### PAGE EXTRACT

Moving day is always tough for fish, because of the water thing. They’re forced at net-point to gather their belongings, which, unlike what’s allowed on flights, can only be in liquid-form, meaning that treasure chests, spacemen and castles must be left behind. At Volunteer Park on Wednesday, the 30 or so elusive koi were eventually scooped into nets and frozen in suspended animation, so future generations who weren’t so careless could watch over them. That’s clearly a lie. The koi are actually being quarantined for the winter until the Washington Koi Association finds them new homes (oh, koi get an association, but I try to start a dung beetle association and no one joins).
What exactly are koi? How are they different from a microwave? Well, koi were originally bred for color from common carp in Japan in the 1800s. “Koi” is a Japanese word that simply means “carp,” though what we refer to as koi are called “nishikigoi” in Japan, meaning “brocaded carp.” You can look up the meaning of “brocaded” yourself. I think it means that someone was made to look more like a bro. “You better get brocaded if you want to get laid this semester,” college students often say.
People frequently confuse koi for goldfish. If you mistake a koi for a goldfish, the koi will get angry and yell, “Do I look like a fucking goldfish, you goddamn racist?!?” It’s a common mistake, and very understandable since goldfish and koi were both bred from carp. So, to help you avoid embarrassing yourself in front of a school of koi, allow me to outline the primary differences.

### TO-DO LIST
A – For each statement about the koi article, answer yes or no according to the article, and quote the words that decide it: (i) Koi were first bred for color from common carp in Japan in the 1800s. (ii) In Japan, the fish the article calls koi are known as "nishikigoi." (iii) The koi are to be kept in quarantine through the summer.
B – According to the koi article, roughly how many koi were netted at Volunteer Park on Wednesday?
C – Write the next part of the koi article, picking up after its final sentence.
The data that come next are drawn from a separate source and have no connection to the koi article.

### DATASET EXCERPTS

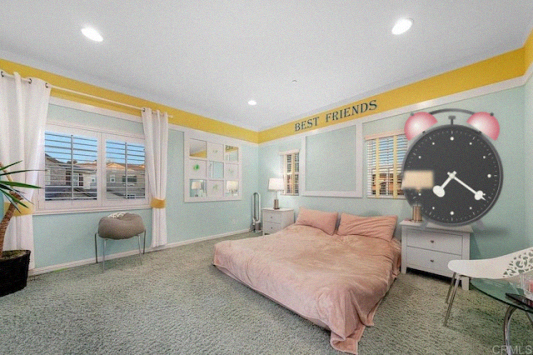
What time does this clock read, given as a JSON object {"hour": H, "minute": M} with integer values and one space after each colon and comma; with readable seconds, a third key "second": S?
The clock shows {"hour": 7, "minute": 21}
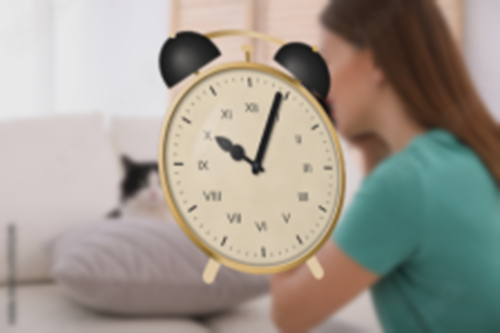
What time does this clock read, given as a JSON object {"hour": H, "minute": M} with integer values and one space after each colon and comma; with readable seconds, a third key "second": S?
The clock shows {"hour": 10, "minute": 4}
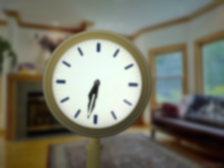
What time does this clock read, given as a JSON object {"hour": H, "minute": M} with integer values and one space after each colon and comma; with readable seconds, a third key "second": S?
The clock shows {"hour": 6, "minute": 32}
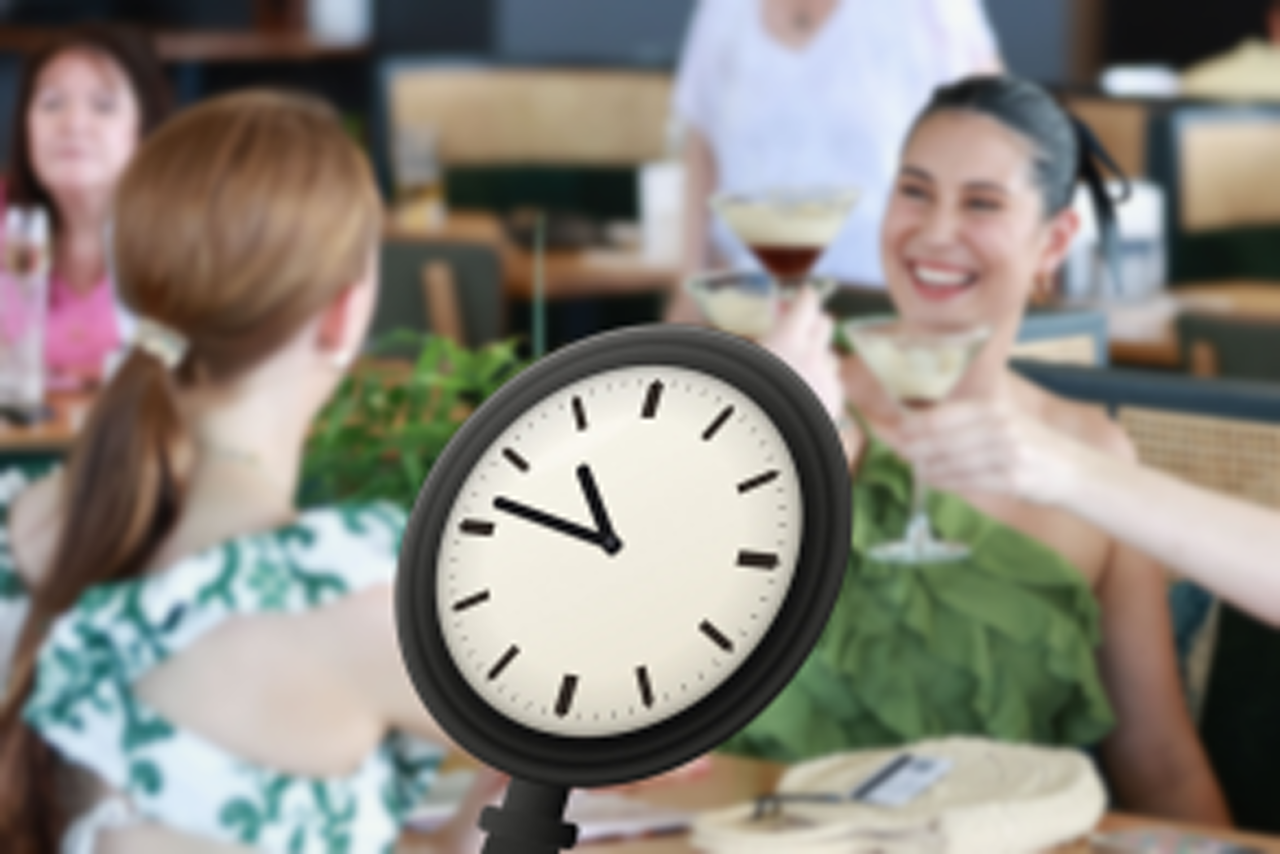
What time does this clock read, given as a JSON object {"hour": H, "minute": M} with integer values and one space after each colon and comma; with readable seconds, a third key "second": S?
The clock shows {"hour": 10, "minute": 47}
==
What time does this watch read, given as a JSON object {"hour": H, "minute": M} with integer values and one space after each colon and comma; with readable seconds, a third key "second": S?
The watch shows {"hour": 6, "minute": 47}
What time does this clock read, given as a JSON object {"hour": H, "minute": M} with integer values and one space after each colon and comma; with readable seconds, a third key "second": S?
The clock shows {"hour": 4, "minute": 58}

### RESULTS OF THE TASKS
A –
(i) Yes: "koi were originally bred for color from common carp in Japan in the 1800s."
(ii) Yes: "what we refer to as koi are called “nishikigoi” in Japan."
(iii) No: "The koi are actually being quarantined for the winter."

B – About 30 ("the 30 or so elusive koi").

C –
Goldfish tend to be a little smaller and less colorful than koi, and have a greater variety of shapes. Koi also have barbels sticking out, a whisker-like protuberance that makes kissing difficult. If you’re about to flush it down the toilet, it’s a goldfish (since koi are bigger and much more expensive, they tend to avoid this fate). Koi like “Star Trek,” goldfish prefer “Star Wars.” Neither can drive a manual car, but koi are more likely to give you a lift, because they’re better friends. I hope that helped, and if a goldfish is reading this right now and wants to keep pretending to be a koi, all the power to you. Remember, species is just a state of mind (it’s not, but whatever).
Though the koi at the Japanese Garden pond are staying (it’s a bigger pond and has a recirculation filter system that keeps it clean), I will be sad to see these koi go. Many a day I’d sit by the koi and tell them my problems, never feeling judged or scolded like I do with goldfish. They were so beautiful, so pleasant, though I wouldn’t let one borrow money or stay in my apartment.
Now that they’re gone, the lily pads, frogs and goldfish will likely take over, erasing all memory of the kois’ existence. And, perhaps, I might take this as an opportunity to fill the pond will my collection of Dalmatian dragon starfish, if no one minds. But for now, let us remember the koi, and wish them a safe journey. Here’s looking at you, koi. Here’s looking at you.
One last thing: if the ponds in Capitol Hill aren’t safe for koi, what the hell are we doing here?